[Opening ENTRIES SHOWN section]

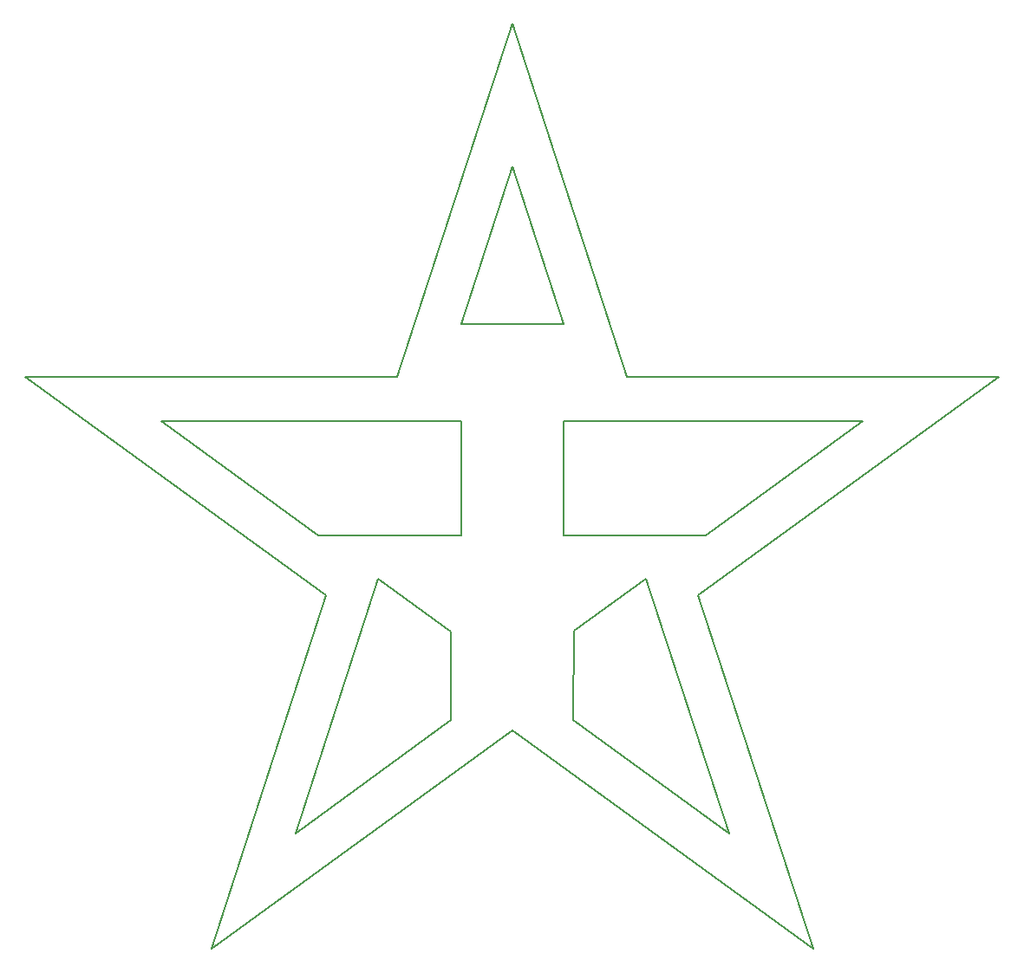
<source format=gbr>
G04 #@! TF.GenerationSoftware,KiCad,Pcbnew,5.1.5*
G04 #@! TF.CreationDate,2020-04-28T21:36:49+02:00*
G04 #@! TF.ProjectId,movingstar,6d6f7669-6e67-4737-9461-722e6b696361,rev?*
G04 #@! TF.SameCoordinates,Original*
G04 #@! TF.FileFunction,Profile,NP*
%FSLAX46Y46*%
G04 Gerber Fmt 4.6, Leading zero omitted, Abs format (unit mm)*
G04 Created by KiCad (PCBNEW 5.1.5) date 2020-04-28 21:36:49*
%MOMM*%
%LPD*%
G04 APERTURE LIST*
%ADD10C,0.150000*%
G04 APERTURE END LIST*
D10*
X194000000Y-118110000D02*
X178840000Y-129120000D01*
X206000000Y-118110000D02*
X221160000Y-129120000D01*
X194000000Y-118110000D02*
X194000000Y-109399000D01*
X206000000Y-118110000D02*
X206003000Y-109389000D01*
X200000000Y-64000000D02*
X195000000Y-79389000D01*
X195000000Y-79389000D02*
X205000000Y-79389000D01*
X200000000Y-64000000D02*
X205000000Y-79389000D01*
X186920000Y-104250000D02*
X194000000Y-109399000D01*
X213080000Y-104250000D02*
X221160000Y-129120000D01*
X213080000Y-104250000D02*
X206003000Y-109389000D01*
X178840000Y-129120000D02*
X186920000Y-104250000D01*
X205000000Y-100000000D02*
X205000000Y-88879000D01*
X218884500Y-100000000D02*
X205000000Y-100000000D01*
X234240000Y-88880000D02*
X218884500Y-100000000D01*
X205000000Y-88879000D02*
X234240000Y-88880000D01*
X165760000Y-88880000D02*
X181063000Y-100000000D01*
X195000000Y-100000000D02*
X181063000Y-100000000D01*
X195000000Y-88870000D02*
X195000000Y-100000000D01*
X165760000Y-88880000D02*
X195000000Y-88870000D01*
X200000000Y-50000000D02*
X211230000Y-84550000D01*
X211230000Y-84550000D02*
X247550000Y-84550000D01*
X247550000Y-84550000D02*
X218160000Y-105900000D01*
X218160000Y-105900000D02*
X229390000Y-140450000D01*
X229390000Y-140450000D02*
X200000000Y-119100000D01*
X200000000Y-119100000D02*
X170610000Y-140450000D01*
X170610000Y-140450000D02*
X181840000Y-105900000D01*
X181840000Y-105900000D02*
X152450000Y-84550000D01*
X152450000Y-84550000D02*
X188770000Y-84550000D01*
X188770000Y-84550000D02*
X200000000Y-50000000D01*
M02*

</source>
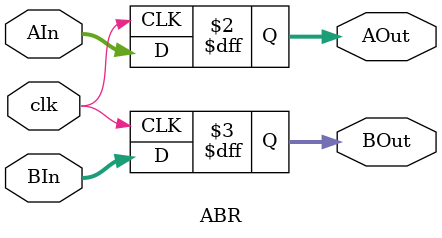
<source format=v>
`timescale 1ns / 1ps
module ABR(
    input clk,
    input [31:0] AIn,
    input [31:0] BIn,
    output reg [31:0] AOut,
    output reg [31:0] BOut
    );
    
    always@(posedge clk)begin
        AOut <= AIn;
        BOut <= BIn;
    end
endmodule

</source>
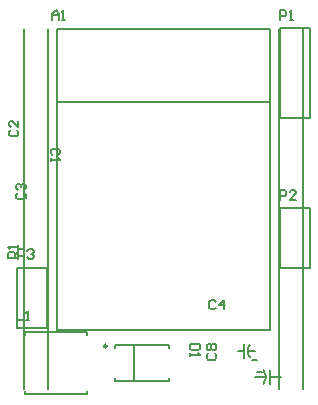
<source format=gto>
G04*
G04 #@! TF.GenerationSoftware,Altium Limited,Altium Designer,21.5.1 (32)*
G04*
G04 Layer_Color=65535*
%FSLAX44Y44*%
%MOMM*%
G71*
G04*
G04 #@! TF.SameCoordinates,DE706C4F-A6C2-482A-8352-4916370A565D*
G04*
G04*
G04 #@! TF.FilePolarity,Positive*
G04*
G01*
G75*
%ADD10C,0.1500*%
%ADD11C,0.2500*%
%ADD12C,0.2000*%
D10*
X300343Y37657D02*
G03*
X300343Y26343I5657J-5657D01*
G01*
X311657Y4343D02*
G03*
X311657Y15657I-5657J5657D01*
G01*
X137000Y50000D02*
Y305000D01*
Y50000D02*
X317000D01*
Y305000D01*
X137000D02*
X317000D01*
X137000Y243000D02*
X317000D01*
X295000Y26000D02*
Y38000D01*
X290000Y32000D02*
X295000D01*
X302000Y24000D02*
X306000D01*
X299000Y32000D02*
X304000D01*
X304500Y10000D02*
X313000D01*
X306000Y14000D02*
X310000D01*
X317000Y10000D02*
X326000D01*
X317000Y4000D02*
Y16000D01*
X202000Y7000D02*
Y37000D01*
X325000Y0D02*
Y305000D01*
X129000Y0D02*
Y305000D01*
X345000Y0D02*
Y305000D01*
X109000Y0D02*
Y305000D01*
X132893Y312423D02*
Y317755D01*
X135559Y320420D01*
X138225Y317755D01*
Y312423D01*
Y316422D01*
X132893D01*
X140890Y312423D02*
X143556D01*
X142223D01*
Y320420D01*
X140890Y319088D01*
X264809Y30093D02*
X263476Y28760D01*
Y26094D01*
X264809Y24761D01*
X270140D01*
X271473Y26094D01*
Y28760D01*
X270140Y30093D01*
X264809Y32758D02*
X263476Y34091D01*
Y36757D01*
X264809Y38090D01*
X266141D01*
X267474Y36757D01*
X268807Y38090D01*
X270140D01*
X271473Y36757D01*
Y34091D01*
X270140Y32758D01*
X268807D01*
X267474Y34091D01*
X266141Y32758D01*
X264809D01*
X267474Y34091D02*
Y36757D01*
X102599Y65938D02*
Y57941D01*
X107931D01*
X110596D02*
X113262D01*
X111929D01*
Y65938D01*
X110596Y64605D01*
X257764Y38129D02*
X249767D01*
Y34130D01*
X251100Y32797D01*
X256432D01*
X257764Y34130D01*
Y38129D01*
X249767Y30132D02*
Y27466D01*
Y28799D01*
X257764D01*
X256432Y30132D01*
X103681Y110713D02*
X95684D01*
Y114712D01*
X97016Y116045D01*
X99682D01*
X101015Y114712D01*
Y110713D01*
Y113379D02*
X103681Y116045D01*
Y118710D02*
Y121376D01*
Y120043D01*
X95684D01*
X97016Y118710D01*
X103681Y110193D02*
Y118190D01*
X107680D01*
X109013Y116858D01*
Y114192D01*
X107680Y112859D01*
X103681D01*
X111678Y116858D02*
X113011Y118190D01*
X115677D01*
X117010Y116858D01*
Y115525D01*
X115677Y114192D01*
X114344D01*
X115677D01*
X117010Y112859D01*
Y111526D01*
X115677Y110193D01*
X113011D01*
X111678Y111526D01*
X325681Y160193D02*
Y168190D01*
X329680D01*
X331013Y166857D01*
Y164192D01*
X329680Y162859D01*
X325681D01*
X339010Y160193D02*
X333678D01*
X339010Y165525D01*
Y166857D01*
X337677Y168190D01*
X335011D01*
X333678Y166857D01*
X325681Y312593D02*
Y320590D01*
X329680D01*
X331013Y319258D01*
Y316592D01*
X329680Y315259D01*
X325681D01*
X333678Y312593D02*
X336344D01*
X335011D01*
Y320590D01*
X333678Y319258D01*
X271183Y73941D02*
X269850Y75274D01*
X267184D01*
X265851Y73941D01*
Y68610D01*
X267184Y67277D01*
X269850D01*
X271183Y68610D01*
X277847Y67277D02*
Y75274D01*
X273848Y71276D01*
X279180D01*
X103544Y165667D02*
X102211Y164334D01*
Y161668D01*
X103544Y160336D01*
X108876D01*
X110209Y161668D01*
Y164334D01*
X108876Y165667D01*
X103544Y168333D02*
X102211Y169666D01*
Y172332D01*
X103544Y173664D01*
X104877D01*
X106210Y172332D01*
Y170999D01*
Y172332D01*
X107543Y173664D01*
X108876D01*
X110209Y172332D01*
Y169666D01*
X108876Y168333D01*
X97477Y219013D02*
X96144Y217680D01*
Y215014D01*
X97477Y213681D01*
X102808D01*
X104141Y215014D01*
Y217680D01*
X102808Y219013D01*
X104141Y227010D02*
Y221678D01*
X98809Y227010D01*
X97477D01*
X96144Y225677D01*
Y223011D01*
X97477Y221678D01*
X137984Y197955D02*
X139316Y199288D01*
Y201954D01*
X137984Y203287D01*
X132652D01*
X131319Y201954D01*
Y199288D01*
X132652Y197955D01*
X131319Y195290D02*
Y192624D01*
Y193957D01*
X139316D01*
X137984Y195290D01*
D11*
X179000Y36250D02*
G03*
X179000Y36250I-1250J0D01*
G01*
D12*
X162500Y-4500D02*
Y-2000D01*
X109500Y-4500D02*
Y-2000D01*
X162500Y46000D02*
Y48500D01*
X109500Y46000D02*
Y48500D01*
Y-4500D02*
X162500D01*
X109500Y48500D02*
X162500D01*
X186000Y37000D02*
X232000Y37000D01*
X186000Y7000D02*
X232000Y7000D01*
X186000Y34750D02*
Y37000D01*
X232000Y34750D02*
Y37000D01*
X186000Y7000D02*
Y9250D01*
X232000Y7000D02*
Y9250D01*
X350700Y228900D02*
Y305100D01*
X325300D02*
X350700D01*
X325300Y228900D02*
Y305100D01*
Y228900D02*
X350700D01*
X325300Y152700D02*
X350700D01*
Y101900D02*
Y152700D01*
X325300Y101900D02*
X350700D01*
X325300D02*
Y152700D01*
X103300Y102700D02*
X128700D01*
Y51900D02*
Y102700D01*
X103300Y51900D02*
X128700D01*
X103300D02*
Y102700D01*
M02*

</source>
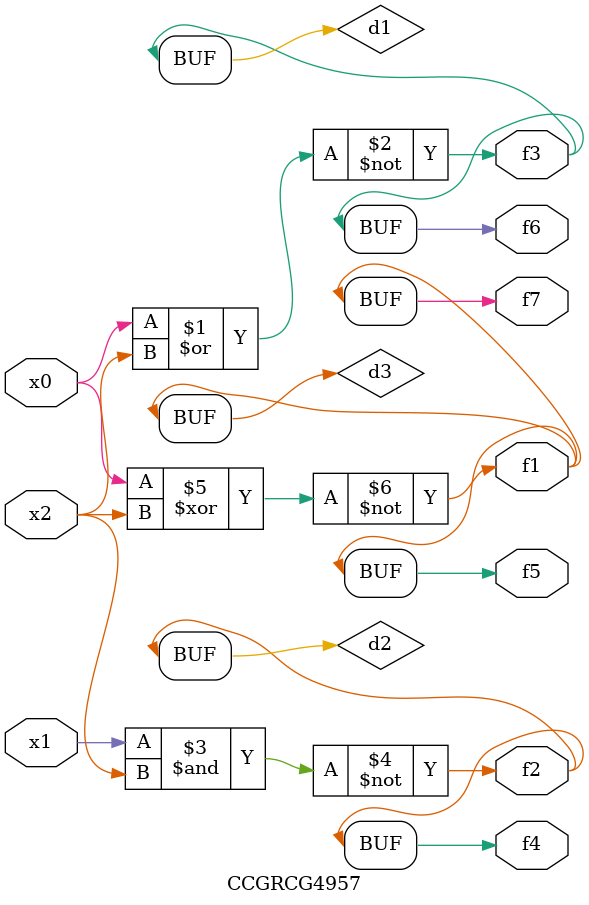
<source format=v>
module CCGRCG4957(
	input x0, x1, x2,
	output f1, f2, f3, f4, f5, f6, f7
);

	wire d1, d2, d3;

	nor (d1, x0, x2);
	nand (d2, x1, x2);
	xnor (d3, x0, x2);
	assign f1 = d3;
	assign f2 = d2;
	assign f3 = d1;
	assign f4 = d2;
	assign f5 = d3;
	assign f6 = d1;
	assign f7 = d3;
endmodule

</source>
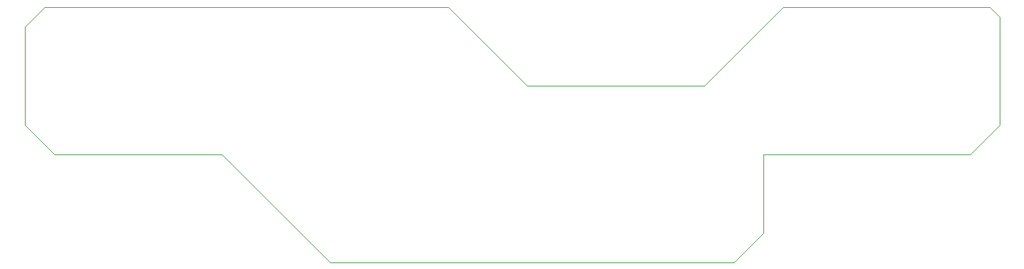
<source format=gbr>
G04 #@! TF.FileFunction,Profile,NP*
%FSLAX46Y46*%
G04 Gerber Fmt 4.6, Leading zero omitted, Abs format (unit mm)*
G04 Created by KiCad (PCBNEW 4.0.2-stable) date Wednesday, 10 August 2016 'pmt' 17:01:05*
%MOMM*%
G01*
G04 APERTURE LIST*
%ADD10C,0.100000*%
G04 APERTURE END LIST*
D10*
X88900000Y-73660000D02*
X102870000Y-87630000D01*
X67310000Y-73660000D02*
X88900000Y-73660000D01*
X118110000Y-54610000D02*
X128270000Y-64770000D01*
X151130000Y-64770000D02*
X128270000Y-64770000D01*
X161290000Y-54610000D02*
X151130000Y-64770000D01*
X187960000Y-54610000D02*
X161290000Y-54610000D01*
X189230000Y-55880000D02*
X187960000Y-54610000D01*
X189230000Y-69850000D02*
X189230000Y-55880000D01*
X185420000Y-73660000D02*
X189230000Y-69850000D01*
X158750000Y-73660000D02*
X185420000Y-73660000D01*
X158750000Y-83820000D02*
X158750000Y-73660000D01*
X154940000Y-87630000D02*
X158750000Y-83820000D01*
X102870000Y-87630000D02*
X154940000Y-87630000D01*
X63500000Y-69850000D02*
X67310000Y-73660000D01*
X63500000Y-57150000D02*
X63500000Y-69850000D01*
X66040000Y-54610000D02*
X63500000Y-57150000D01*
X118110000Y-54610000D02*
X66040000Y-54610000D01*
M02*

</source>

[Closing ENTRIES SHOWN section]

WHAT YOU HAVE TO DO: Look above for the line with "X200000000Y-119100000D02*" and the line with "X299000Y32000D02*"; set down those two lines and all lines between them exactly, without pictures and without anything else.

RESPONSE TO THE TASK:
X200000000Y-119100000D02*
X170610000Y-140450000D01*
X170610000Y-140450000D02*
X181840000Y-105900000D01*
X181840000Y-105900000D02*
X152450000Y-84550000D01*
X152450000Y-84550000D02*
X188770000Y-84550000D01*
X188770000Y-84550000D02*
X200000000Y-50000000D01*
M02*

</source>
<source format=v>
`timescale 1ns / 1ps
module ABR(
    input clk,
    input [31:0] AIn,
    input [31:0] BIn,
    output reg [31:0] AOut,
    output reg [31:0] BOut
    );
    
    always@(posedge clk)begin
        AOut <= AIn;
        BOut <= BIn;
    end
endmodule

</source>
<source format=gto>
G04*
G04 #@! TF.GenerationSoftware,Altium Limited,Altium Designer,21.5.1 (32)*
G04*
G04 Layer_Color=65535*
%FSLAX44Y44*%
%MOMM*%
G71*
G04*
G04 #@! TF.SameCoordinates,DE706C4F-A6C2-482A-8352-4916370A565D*
G04*
G04*
G04 #@! TF.FilePolarity,Positive*
G04*
G01*
G75*
%ADD10C,0.1500*%
%ADD11C,0.2500*%
%ADD12C,0.2000*%
D10*
X300343Y37657D02*
G03*
X300343Y26343I5657J-5657D01*
G01*
X311657Y4343D02*
G03*
X311657Y15657I-5657J5657D01*
G01*
X137000Y50000D02*
Y305000D01*
Y50000D02*
X317000D01*
Y305000D01*
X137000D02*
X317000D01*
X137000Y243000D02*
X317000D01*
X295000Y26000D02*
Y38000D01*
X290000Y32000D02*
X295000D01*
X302000Y24000D02*
X306000D01*
X299000Y32000D02*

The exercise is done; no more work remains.